Give back, unchanged, each line from the one containing "#### Appearance" through the last line of the entries below.

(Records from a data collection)
# # # # # # #

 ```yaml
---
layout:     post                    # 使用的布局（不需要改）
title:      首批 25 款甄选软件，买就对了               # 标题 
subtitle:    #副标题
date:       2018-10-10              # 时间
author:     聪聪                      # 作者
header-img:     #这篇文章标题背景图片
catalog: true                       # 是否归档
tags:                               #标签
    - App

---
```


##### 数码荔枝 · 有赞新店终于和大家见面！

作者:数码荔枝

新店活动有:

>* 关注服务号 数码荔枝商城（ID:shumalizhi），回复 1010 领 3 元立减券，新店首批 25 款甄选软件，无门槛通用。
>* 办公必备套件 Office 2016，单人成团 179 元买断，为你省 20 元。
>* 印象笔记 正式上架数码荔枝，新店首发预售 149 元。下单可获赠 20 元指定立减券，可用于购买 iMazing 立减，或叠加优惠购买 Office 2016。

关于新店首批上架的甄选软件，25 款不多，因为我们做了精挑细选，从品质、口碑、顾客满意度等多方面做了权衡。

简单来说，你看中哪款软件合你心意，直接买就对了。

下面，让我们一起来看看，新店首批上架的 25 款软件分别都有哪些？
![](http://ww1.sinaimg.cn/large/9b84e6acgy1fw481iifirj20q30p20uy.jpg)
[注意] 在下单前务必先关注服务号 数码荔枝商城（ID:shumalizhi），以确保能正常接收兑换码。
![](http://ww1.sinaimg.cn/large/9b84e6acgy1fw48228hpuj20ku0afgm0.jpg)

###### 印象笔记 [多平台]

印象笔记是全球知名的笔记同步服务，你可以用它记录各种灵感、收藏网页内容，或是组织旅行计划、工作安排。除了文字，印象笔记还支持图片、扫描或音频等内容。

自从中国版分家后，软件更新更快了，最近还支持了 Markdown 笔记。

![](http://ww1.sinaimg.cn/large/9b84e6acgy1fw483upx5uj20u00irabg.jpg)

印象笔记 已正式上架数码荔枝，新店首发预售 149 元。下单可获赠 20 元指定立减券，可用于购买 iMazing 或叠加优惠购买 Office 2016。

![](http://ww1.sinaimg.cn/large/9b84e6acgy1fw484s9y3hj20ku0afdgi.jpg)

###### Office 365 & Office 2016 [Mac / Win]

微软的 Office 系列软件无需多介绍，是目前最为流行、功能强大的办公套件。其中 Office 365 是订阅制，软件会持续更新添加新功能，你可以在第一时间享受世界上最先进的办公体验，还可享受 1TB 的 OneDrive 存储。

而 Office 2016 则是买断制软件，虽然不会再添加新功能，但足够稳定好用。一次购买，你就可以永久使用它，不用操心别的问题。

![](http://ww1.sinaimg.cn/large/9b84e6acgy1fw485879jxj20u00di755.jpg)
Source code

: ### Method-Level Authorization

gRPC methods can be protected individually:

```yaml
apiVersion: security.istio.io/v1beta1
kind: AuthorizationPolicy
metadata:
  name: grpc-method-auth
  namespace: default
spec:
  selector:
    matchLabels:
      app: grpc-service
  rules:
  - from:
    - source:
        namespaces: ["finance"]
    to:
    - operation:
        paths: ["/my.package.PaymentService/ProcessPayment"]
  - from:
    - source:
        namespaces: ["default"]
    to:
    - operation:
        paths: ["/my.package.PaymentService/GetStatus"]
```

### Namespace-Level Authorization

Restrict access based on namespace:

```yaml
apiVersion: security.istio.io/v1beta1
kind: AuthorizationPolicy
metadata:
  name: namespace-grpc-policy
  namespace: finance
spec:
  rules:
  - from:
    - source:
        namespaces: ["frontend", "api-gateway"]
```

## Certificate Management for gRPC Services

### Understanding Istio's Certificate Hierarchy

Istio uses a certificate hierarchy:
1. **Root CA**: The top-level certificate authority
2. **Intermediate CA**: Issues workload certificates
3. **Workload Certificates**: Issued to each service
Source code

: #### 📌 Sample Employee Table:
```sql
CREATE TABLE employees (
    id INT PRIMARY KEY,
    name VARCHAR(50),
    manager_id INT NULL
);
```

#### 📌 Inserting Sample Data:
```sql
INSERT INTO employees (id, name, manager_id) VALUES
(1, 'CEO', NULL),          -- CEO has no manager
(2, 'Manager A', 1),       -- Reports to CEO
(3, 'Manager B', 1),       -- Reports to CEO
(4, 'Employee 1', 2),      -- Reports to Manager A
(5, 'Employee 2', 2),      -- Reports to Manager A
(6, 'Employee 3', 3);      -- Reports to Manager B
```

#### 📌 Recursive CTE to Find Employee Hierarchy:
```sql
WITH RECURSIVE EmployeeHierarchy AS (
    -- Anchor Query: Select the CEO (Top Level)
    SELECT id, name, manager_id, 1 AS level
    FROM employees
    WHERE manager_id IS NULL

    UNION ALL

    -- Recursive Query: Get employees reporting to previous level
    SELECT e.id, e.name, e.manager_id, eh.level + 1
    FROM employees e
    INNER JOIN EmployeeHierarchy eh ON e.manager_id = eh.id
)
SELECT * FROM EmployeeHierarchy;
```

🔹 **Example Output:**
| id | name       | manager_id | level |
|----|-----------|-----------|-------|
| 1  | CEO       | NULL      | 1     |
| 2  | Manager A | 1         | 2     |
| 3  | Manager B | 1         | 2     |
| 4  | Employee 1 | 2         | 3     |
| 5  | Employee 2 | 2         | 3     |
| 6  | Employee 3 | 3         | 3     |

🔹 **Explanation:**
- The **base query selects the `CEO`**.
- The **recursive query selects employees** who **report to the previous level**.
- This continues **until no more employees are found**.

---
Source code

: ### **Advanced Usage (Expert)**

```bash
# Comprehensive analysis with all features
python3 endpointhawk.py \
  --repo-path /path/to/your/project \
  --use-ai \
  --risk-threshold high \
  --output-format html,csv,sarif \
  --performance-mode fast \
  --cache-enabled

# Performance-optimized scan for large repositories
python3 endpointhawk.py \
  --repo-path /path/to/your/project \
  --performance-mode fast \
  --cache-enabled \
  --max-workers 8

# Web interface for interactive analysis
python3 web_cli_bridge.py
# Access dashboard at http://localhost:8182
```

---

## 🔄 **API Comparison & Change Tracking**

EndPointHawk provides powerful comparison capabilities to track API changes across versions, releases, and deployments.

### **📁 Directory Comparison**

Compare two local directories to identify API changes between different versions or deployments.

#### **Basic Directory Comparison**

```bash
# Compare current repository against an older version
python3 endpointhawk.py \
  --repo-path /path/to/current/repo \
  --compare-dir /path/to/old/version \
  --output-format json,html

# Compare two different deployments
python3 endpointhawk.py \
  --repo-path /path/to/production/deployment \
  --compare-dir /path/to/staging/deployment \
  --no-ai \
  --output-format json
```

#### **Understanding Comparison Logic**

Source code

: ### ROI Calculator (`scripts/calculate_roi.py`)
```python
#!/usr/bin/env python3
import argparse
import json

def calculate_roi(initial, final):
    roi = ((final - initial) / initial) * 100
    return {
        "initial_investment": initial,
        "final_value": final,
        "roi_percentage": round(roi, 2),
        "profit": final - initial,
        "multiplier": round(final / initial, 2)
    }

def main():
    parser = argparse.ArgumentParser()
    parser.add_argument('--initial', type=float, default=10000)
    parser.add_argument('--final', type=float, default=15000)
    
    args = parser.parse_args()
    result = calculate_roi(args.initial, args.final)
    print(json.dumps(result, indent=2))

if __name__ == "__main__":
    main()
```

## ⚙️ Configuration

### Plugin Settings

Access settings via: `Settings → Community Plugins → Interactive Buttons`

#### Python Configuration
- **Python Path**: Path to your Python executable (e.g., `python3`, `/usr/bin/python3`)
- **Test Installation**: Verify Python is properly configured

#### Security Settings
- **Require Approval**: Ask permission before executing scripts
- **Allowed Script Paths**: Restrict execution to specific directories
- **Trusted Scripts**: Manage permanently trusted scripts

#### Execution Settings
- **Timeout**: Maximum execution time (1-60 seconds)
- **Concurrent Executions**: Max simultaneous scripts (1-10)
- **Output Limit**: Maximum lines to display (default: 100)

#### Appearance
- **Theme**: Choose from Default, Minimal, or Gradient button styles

# # # # # # #

#### Output for this task
#### Appearance
- **Theme**: Choose from Default, Minimal, or Gradient button styles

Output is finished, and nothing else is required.